- Official poster
- Directed by: Vilok Shetty
- Produced by: Manohar Suvarana
- Starring: Radhika Narayan Avinash S Divakar
- Cinematography: Ananth Urs
- Edited by: Sri Crazyminndz
- Music by: Karthik Acharya
- Production company: Simply Fun Media Network Pvt Ltd.
- Release date: 15 June 2022;
- Country: India
- Language: Kannada

= Chase (2022 film) =

2022 Kannada-language film

Chase is a 2022 Indian Kannada-language crime drama film directed by Vilok Shetty. The film is a partial adaptation of the Korean film Blind. The film stars Radhika Narayan and Avinash S Divakar.

== Cast ==
- Radhika Narayan as Nidhi
- Avinash S Divakar as Avinash
- Sheetal Shetty as a doctor
- Arjun Yogesh Raj as Yash
- Sushant Pujari
- Aravind Bolar
- Arvind Rao as driver
- Swetha Sanjeevulu as Swetha
- Rajesh Nataranga

== Production ==
Radhika Narayan learnt Krav Maga for the role.

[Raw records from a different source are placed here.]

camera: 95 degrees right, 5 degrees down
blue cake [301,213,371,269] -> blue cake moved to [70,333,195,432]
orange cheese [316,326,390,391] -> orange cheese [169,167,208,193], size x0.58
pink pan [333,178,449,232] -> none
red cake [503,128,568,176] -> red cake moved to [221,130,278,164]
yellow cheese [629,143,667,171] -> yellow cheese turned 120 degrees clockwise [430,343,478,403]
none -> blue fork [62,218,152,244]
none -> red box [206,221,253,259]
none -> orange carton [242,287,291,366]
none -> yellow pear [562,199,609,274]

Actor Avinash Divakar also worked as an art director for the film.

== Reception ==
Sunayana Suresh of The Times of India wrote that "Chase is a good outing to the cinema hall, even though the film did take a while to hit the screens. It will definitely interest lovers of the thriller genre". A. Sharadhaa of The New Indian Express opined that "Honestly, contrary to the title, this is not at all a film that needs to be chased and watched". Y Mahesswara Reddy of Bangalore Mirror stated that "if you really want to watch this movie, make sure you are ready to cope with the post-intermission session, which can just end up testing your patience.